Monday, January 24, 2005

More on String Comparisons

Today I added the 'Double metaphone' algorithm to my string comparison toolkit. It's an enhancement to the 'Soundex' function found in many languages today. The main difference in my implementation is that it allows you to determine the maximum length of the key generated.

Using this, I calculate a key for each string, the use the LD algorithm to calc the 'distance' between the keys and get a difference percentage, I then multiply this percentage against the value my LD algorithm creates.

It's had the effect of 'smoothing' the results and making the outcome more predictable. Before, it was possible to have a ‘Percentage of Likeness’ number of 95% or better, yet have the strings be different enough as to be truly different. Now, on those same two strings the number drops to the low 80’s, a number low enough to indicate a human ‘eyeball’ is required.

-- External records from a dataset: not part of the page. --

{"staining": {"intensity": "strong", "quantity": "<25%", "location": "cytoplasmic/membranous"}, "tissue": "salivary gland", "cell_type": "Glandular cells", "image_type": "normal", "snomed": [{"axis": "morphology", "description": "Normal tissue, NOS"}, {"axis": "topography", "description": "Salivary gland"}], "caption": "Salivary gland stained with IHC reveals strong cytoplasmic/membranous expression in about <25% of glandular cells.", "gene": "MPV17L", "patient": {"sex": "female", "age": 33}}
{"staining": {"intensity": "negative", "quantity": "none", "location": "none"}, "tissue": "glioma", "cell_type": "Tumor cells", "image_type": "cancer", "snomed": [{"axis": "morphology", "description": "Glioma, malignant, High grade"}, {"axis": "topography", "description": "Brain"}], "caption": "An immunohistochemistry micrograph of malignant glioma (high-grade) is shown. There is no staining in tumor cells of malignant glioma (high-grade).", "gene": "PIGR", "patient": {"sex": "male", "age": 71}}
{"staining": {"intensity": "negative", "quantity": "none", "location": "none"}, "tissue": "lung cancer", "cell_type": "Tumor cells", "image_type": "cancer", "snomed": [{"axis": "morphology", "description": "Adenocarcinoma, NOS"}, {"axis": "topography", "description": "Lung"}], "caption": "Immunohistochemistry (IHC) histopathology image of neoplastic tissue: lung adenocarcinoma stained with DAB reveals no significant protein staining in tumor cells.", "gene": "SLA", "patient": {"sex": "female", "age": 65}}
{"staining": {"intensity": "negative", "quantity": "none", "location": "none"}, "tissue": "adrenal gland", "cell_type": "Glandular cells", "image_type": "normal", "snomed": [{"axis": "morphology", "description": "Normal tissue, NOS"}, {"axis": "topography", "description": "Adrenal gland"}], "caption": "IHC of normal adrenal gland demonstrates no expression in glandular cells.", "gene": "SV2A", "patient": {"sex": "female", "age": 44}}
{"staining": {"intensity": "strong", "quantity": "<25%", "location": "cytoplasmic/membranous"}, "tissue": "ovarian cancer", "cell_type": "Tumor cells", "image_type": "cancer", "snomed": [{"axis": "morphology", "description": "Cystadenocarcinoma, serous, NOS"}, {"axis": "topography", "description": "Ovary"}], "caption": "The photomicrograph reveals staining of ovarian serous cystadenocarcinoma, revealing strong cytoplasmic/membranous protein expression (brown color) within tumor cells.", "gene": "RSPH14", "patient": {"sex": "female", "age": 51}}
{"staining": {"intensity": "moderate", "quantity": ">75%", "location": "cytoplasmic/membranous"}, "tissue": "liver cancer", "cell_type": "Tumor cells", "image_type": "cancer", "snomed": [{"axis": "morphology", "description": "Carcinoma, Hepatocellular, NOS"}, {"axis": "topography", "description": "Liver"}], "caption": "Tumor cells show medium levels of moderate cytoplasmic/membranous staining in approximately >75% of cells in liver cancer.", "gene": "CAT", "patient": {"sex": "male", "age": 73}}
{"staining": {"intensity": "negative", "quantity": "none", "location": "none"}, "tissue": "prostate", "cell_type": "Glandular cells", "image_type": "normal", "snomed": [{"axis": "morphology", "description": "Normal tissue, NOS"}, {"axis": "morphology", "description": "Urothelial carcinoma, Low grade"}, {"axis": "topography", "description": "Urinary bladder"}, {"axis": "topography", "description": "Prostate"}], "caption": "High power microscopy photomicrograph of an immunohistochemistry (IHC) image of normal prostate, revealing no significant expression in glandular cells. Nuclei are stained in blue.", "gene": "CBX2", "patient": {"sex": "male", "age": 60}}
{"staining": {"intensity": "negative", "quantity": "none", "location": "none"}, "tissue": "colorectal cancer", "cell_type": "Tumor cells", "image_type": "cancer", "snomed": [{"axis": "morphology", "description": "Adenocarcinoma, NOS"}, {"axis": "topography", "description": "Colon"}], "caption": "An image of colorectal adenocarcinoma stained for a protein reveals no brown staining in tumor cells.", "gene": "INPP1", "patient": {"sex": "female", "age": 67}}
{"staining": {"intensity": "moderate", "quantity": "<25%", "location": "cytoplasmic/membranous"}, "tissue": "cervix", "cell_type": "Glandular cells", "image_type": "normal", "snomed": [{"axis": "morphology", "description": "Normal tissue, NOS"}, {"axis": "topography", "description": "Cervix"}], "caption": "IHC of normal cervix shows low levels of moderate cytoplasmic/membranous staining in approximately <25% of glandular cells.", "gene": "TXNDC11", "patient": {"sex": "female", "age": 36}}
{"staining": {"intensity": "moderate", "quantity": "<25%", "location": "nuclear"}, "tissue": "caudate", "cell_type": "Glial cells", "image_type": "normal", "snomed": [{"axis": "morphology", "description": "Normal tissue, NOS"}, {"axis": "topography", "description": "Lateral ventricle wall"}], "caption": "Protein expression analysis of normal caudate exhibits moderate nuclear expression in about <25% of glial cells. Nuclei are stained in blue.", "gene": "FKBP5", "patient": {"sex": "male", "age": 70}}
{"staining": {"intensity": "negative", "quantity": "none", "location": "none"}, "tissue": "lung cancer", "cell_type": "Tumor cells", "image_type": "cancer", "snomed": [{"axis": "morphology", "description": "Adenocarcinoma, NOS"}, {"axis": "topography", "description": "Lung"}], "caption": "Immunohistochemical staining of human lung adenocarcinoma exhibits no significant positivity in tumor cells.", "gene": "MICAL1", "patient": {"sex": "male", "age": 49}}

I’ve also uncovered a new paper on “String Comparison Techniques” that discusses some very sophisticated algorithms to equate the ‘distance’ between two strings. I’ll be talking with the client tomorrow to see how far they want me to take this. I’m hoping they’ll let me run with this, it’s been a fun journey, and I see some very big potential for the knowledge downstream.

2 comments:

Anonymous said...

Hi,

You mention you you found some good informtion on different techniques to compare strings.
For a project I am working on I need to restructure 160 sorting codes, in such a way that when the codes are next to each other, they are visually as different as possible.
Could you point me in the direction of the article you found? It would be a great help, as I think normal edit distance algorithms are not sufficient for this task.

Thanks
Bastiaan (bverhage at gmail.com)

Bill said...

Bastiaan, I sent you an email privately. I hope that helps!